Katy respira profondément. Elle n'avait pas encore raconté. Mais elle savait qu'elle pourrait. Un jour. Pas aujourd'hui. Et ce n'était pas grave.
— Merci, dit-elle simplement.
Aïssatou leva son gobelet en carton.
— À la résurrection de Katy Sow. Que celle-ci soit plus badass que la version précédente.
Elles trinquèrent en riant.
Après le café, Katy prit le chemin de l'amphithéâtre. Le bâtiment n'avait pas changé : les murs portaient encore les traces d'anciennes affiches, les carreaux du sol étaient inégaux, et l'odeur mêlait poussière, vieux papiers et humidité. Elle prit place au fond de la salle, près de la fenêtre, là où elle s'asseyait toujours avec Moussa.
Le simple fait de s'asseoir à cet endroit fit remonter en elle une mémoire sourde, tenace. Comme si le bois du banc avait conservé des fragments de leur histoire.
Elle se souvenait très bien de ce jour précis. Un jour où tout avait changé, sans qu'elle n'en prenne conscience tout de suite.
C'était en deuxième année, au milieu du premier semestre. Le professeur Fall animait un cours passionnant sur la perception du pouvoir dans les sociétés postcoloniales. Katy était captivée, comme souvent. Elle prenait des notes, hochait la tête, levait parfois la main pour poser une question. Elle aimait ces moments où l'intellect prenait le pas sur les émotions.
Moussa, ce jour-là, était venu s'asseoir à côté d'elle à la pause. Il n'était pas inscrit au cours, mais il avait l'habitude de passer "par curiosité", disait-il.
— Tu lèves un peu trop la main, tu trouves pas ? avait-il glissé, sourire en coin.
Elle avait ri, croyant à une blague.
— Sérieusement, ajouta-t-il. T'as pas besoin de montrer à tout le monde que t'es la plus brillante.
La phrase, prononcée à mi-voix, s'était plantée dans son esprit comme une flèche fine et froide.
Sur le moment, elle n'avait rien dit. Elle avait même baissé la main pour le reste du cours. C'était la première fois qu'elle faisait taire son enthousiasme pour le confort d'un autre.
Ce soir-là, chez elle, elle avait ruminé cette remarque. Pourquoi l'avait-il dite ? Était-ce de la jalousie ? Une inquiétude ? Une protection maladroite ? Ou était-ce le début de quelque chose de plus insidieux ?

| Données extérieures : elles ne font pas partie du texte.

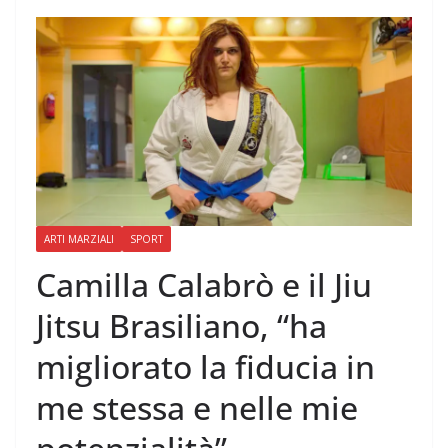
ARTI MARZIALI
SPORT
Camilla Calabrò e il Jiu
Jitsu Brasiliano, “ha
migliorato la fiducia in
me stessa e nelle mie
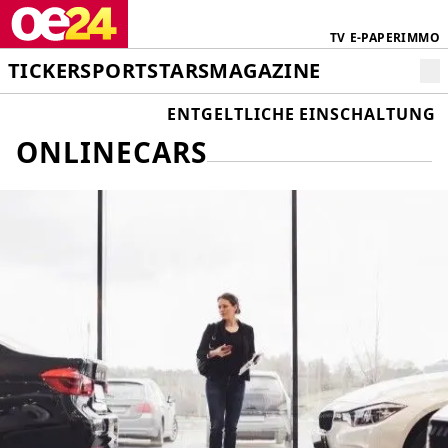
TV
E-PAPER
IMMO
TICKER
SPORT
STARS
MAGAZINE
ENTGELTLICHE EINSCHALTUNG
ONLINECARS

Les jours suivants, d'autres phrases étaient venues s'ajouter. De petits commentaires, jamais violents, toujours enveloppés de charme.
— Tu devrais éviter de trop traîner avec Aïssatou. Elle est un peu... influençable.
— Tu sais, ce short, ça te rend moins sérieuse. Tu veux qu'on te regarde comme une fille facile ?
— Pourquoi t'as ri si fort à la blague de ce type ? Il est pas si drôle, tu sais.
À chaque fois, elle s'était remise en question. Et c'est ce doute-là qui avait pris racine.
Dans l'amphi, aujourd'hui, le professeur parlait d'identités construites. Des rôles qu'on endosse pour plaire, pour exister, pour survivre.
Katy ferma les yeux un instant.
Elle avait été brillante. Curieuse. Vivante.
Et elle s'était peu à peu transformée en une silhouette discrète, modelée par le regard de Moussa.
Elle rouvrit les yeux.
Non. Il n'avait pas volé sa lumière. Il l'avait seulement convaincue de l'éteindre. Et elle, par amour, avait accepté de devenir petite.
Mais aujourd'hui, dans ce même amphithéâtre, elle se rappelait que la lumière lui appartenait. Et qu'elle pouvait la rallumer.